When we reached a clearing of heart that felt familiar, I asked Tom what had happened that made him drop below into the heart of things. He reached way inside and sighed. “Twelve years ago, I lost my son in a car accident. I was devastated and lost. No one knew how to talk to me. Everyone kept walking around me. It was a very bad time.”
He fiddled with his fork as if it were something very fragile and continued, “About six weeks after my boy’s death, Jack, a man I barely knew, left me a note. It said, ‘How are you doing? I’d be happy to take a walk with you and your son, if you want.’ I was desperate. I grabbed onto Jack and haven’t let go of him since.”
Over the years, I’ve learned that each friendship evolves a language of its own. Each difficulty and joy experienced together unearths another word in that language. Such speech is more earned than private. And what is shared is deep. But the opposite is equally true. Each time we turn away from each other, we lose a word, and a piece of understanding between us evaporates.
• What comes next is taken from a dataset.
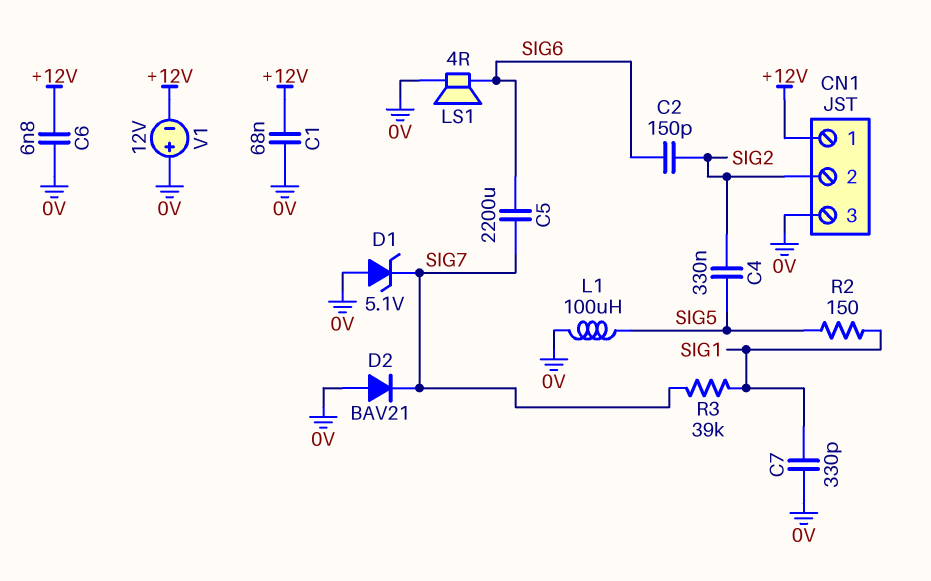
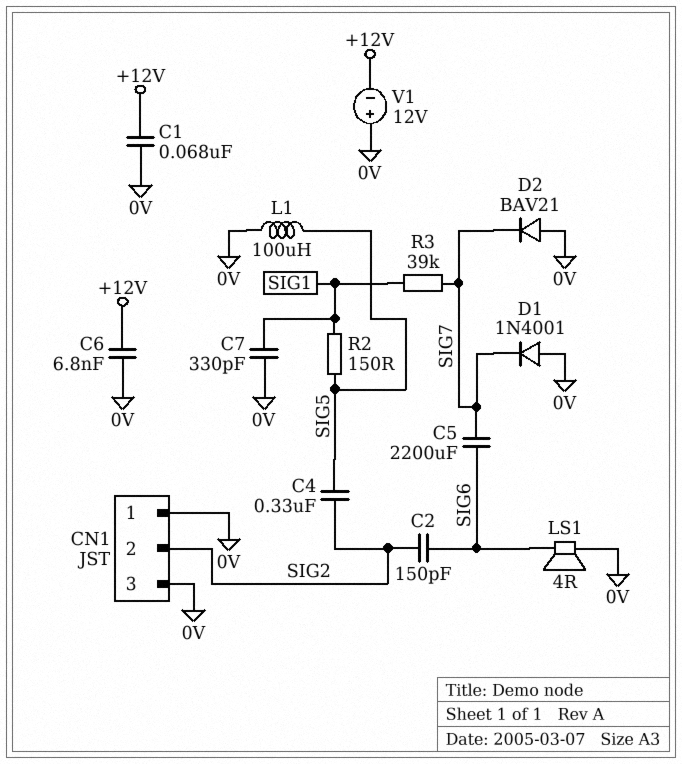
CN1 pin 1: +12V -> 0V
D1: zener 5.1V (A 0V, K SIG7) -> diode 1N4001 (A 0V, K SIG7)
Every day, we learn how to speak: a word at a time, an earned feeling at a time, an insight at a time. In this way, our lives are filled with symbols of how we have cared and been cared for. Our experiences unearth fresh words, which give rise to landmarks between us until we and our trusted others have our own version of the one archetypal mythology that carries us all from birth to death.
For me and my trusted others, dolphin is a symbol for the rib I lost to cancer and the breach of resilience that followed. Heron is a symbol for the voice of my soul that glides when I surrender and listen. And oar is a symbol for the steady effort to stay true. These are just a few words that point to what can’t be voiced. So, if you see someone carrying an image of the deeper world, ask for its story and you just might discover that you are soul friends.
Through friendship after friendship, I keep learning that underneath all trouble, there is only one common, original language, expressed through infinite personal dialects. Being fully awake requires the effort to surface our own direct speech while listening for the one original tongue in everyone we meet. The place we uncover when we share these symbols and the stories that give rise to them—this is the place of high safety that makes life bearable. The asking, the telling, and the listening are how we practice the art of trust.
In my twenties, I discovered a story of trust and friendship between the English playwright Ben Jonson and the Scottish poet William Drummond. In 1618, at the age of forty-six, Ben Jonson walked from Darnton, England, to Leith, Scotland, some two hundred miles, to see his friend William Drummond. He spent nearly a year with Drummond before returning to England on foot, as he came.
Out of Drummond’s records, we have Ben Jonson’s Conversations with William Drummond, first published in 1711, an extant journal of sorts. Jonson was a fierce character. At the age of twenty-six, he resolved an argument with the actor Gabriel Spenser by a duel of swords wherein Spenser was slain and Jonson was imprisoned. En route to the gallows, he was released at the behest of a Catholic priest. Later, in 1603, Jonson’s eldest son, Benjamin, died of bubonic plague. He was seven. Jonson never recovered from the loss of his son.
The intense playwright must have trusted Drummond deeply to make such a journey. It appears that Drummond was Jonson’s trusted other, his anam cara. In time, I found myself compelled to imagine their conversation after Jonson’s long walk to Scotland. This became the title poem of my first book, God, the Maker of the Bed, and the Painter.